Итак, ты не должен думать, будто я отрицаю то или это, я постоянен в своем непостоянстве, и, меняясь, я остаюсь прежним и терзаюсь не от чего иного, как от этого: к чему я пригоден, не могу ли я служить и быть чем-нибудь полезным, как я могу углубиться в ту или иную тему? Видишь ли, это терзает меня постоянно, и затем, ты чувствуешь себя пленником нужды, отстраненным от участия в той или иной работе, которому недоступны те или иные вещи. По этой причине ты испытываешь некоторую печаль и чувствуешь пустоту там, где могли бы быть дружба и высокая, серьезная привязанность, и чувствуешь ужасное разочарование, подтачивающее даже твои моральные силы, и, кажется, рок ставит преграды инстинкту любви, или в тебе поднимается волна отвращения. И ты говоришь: доколе, Господи! Хорошо, чего же ты хочешь, то, что делается внутри, видно ли оно снаружи? У кого-нибудь в душе есть большой очаг, но никто не приходит согреваться у него, и прохожие замечают лишь легкий дымок над трубой и идут своей дорогой. Что же теперь делать: поддерживать этот очаг внутри, иметь в себе соль, терпеливо ждать – но с каким же нетерпением жду этого часа, говорю я, и когда кто-нибудь придет и присядет там, побудет там, откуда мне знать? Пусть всякий, кто верует в Бога, ждет часа, который придет, рано или поздно.
Теперь, пока что, мои дела идут плохо, так это представляется, и так продолжается уже довольно значительное время и может остаться в течение более или менее длительного будущего, но, может, после того, как все, казалось, пошло вкривь и вкось, все пойдет лучше. Я не рассчитываю на это, возможно, этого не случится, но если что-нибудь изменится к лучшему, я сочту это вполне заслуженным, я буду доволен, я скажу: «Наконец! Ну вот, хоть что-то».

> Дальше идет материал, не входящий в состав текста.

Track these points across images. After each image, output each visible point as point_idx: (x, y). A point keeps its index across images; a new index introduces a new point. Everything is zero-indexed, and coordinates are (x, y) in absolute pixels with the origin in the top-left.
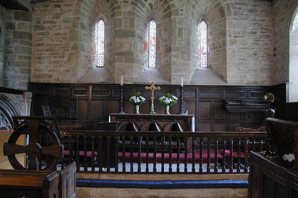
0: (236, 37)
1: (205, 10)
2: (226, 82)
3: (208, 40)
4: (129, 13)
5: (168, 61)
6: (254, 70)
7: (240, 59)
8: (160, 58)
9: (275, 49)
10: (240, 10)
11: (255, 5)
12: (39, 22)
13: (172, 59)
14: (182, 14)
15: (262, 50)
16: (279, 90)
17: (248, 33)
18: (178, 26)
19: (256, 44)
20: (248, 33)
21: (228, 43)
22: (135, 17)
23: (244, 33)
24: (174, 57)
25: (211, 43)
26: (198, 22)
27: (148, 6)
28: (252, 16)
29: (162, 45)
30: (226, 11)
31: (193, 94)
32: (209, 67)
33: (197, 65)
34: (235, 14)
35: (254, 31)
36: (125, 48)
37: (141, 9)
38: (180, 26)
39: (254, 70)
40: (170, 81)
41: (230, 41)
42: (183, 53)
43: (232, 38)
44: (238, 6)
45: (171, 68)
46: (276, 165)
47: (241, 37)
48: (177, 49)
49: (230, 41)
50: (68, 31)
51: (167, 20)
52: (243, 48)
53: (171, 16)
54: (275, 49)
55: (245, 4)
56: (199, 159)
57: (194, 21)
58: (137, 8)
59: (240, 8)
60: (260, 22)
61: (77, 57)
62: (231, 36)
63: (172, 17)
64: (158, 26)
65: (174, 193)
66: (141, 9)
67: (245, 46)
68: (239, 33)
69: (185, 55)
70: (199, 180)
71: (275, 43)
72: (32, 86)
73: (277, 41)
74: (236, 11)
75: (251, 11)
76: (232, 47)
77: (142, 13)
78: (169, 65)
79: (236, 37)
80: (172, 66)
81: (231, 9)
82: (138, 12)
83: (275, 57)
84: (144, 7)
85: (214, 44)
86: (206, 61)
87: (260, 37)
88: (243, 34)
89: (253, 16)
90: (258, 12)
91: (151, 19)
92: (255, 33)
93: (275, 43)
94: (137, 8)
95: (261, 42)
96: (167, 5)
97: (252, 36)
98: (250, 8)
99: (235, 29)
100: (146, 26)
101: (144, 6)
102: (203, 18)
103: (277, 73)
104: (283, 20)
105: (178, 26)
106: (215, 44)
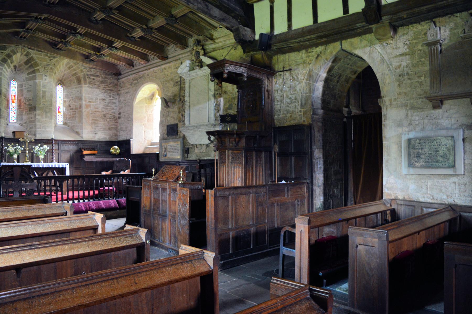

Но ты, однако, скажешь: «Ты – отвратительное существо, из-за твоих невозможных идей насчет религии и ребяческих нравственных принципов». Если у меня есть что-то невозможное или ребяческое, избавьте меня от этого, я не желаю ничего другого. Что касается этой темы, я пришел вот к чему. В «Философе под крышами» Сувестра ты прочтешь, как человек из народа, простой рабочий, совсем жалкий, если угодно, представляет себе родину: «Может, ты никогда не думал о том, что есть родина, – продолжил он, положив руку мне на плечо. – Это все, что окружает тебя, все, что воспитало тебя, все, что ты любил. Эти поля, которые ты видишь, эти дома, эти деревья, эти девушки, что проходят мимо со смехом, – это родина! Законы, которые защищают тебя, хлеб, которым тебе платят за работу, слова, которыми ты обмениваешься, радость и печаль от людей и вещей, среди которых ты живешь, – это родина! Комнатка, где некогда жила твоя мать, воспоминания, что остались от нее, земля, в которой она упокоилась, – это родина! Ты видишь ее, ты повсюду дышишь ею! Вообрази свои права и обязанности, привязанности и нужды, воспоминания и чувство благодарности, дай всему этому одно имя, и этим именем будет родина».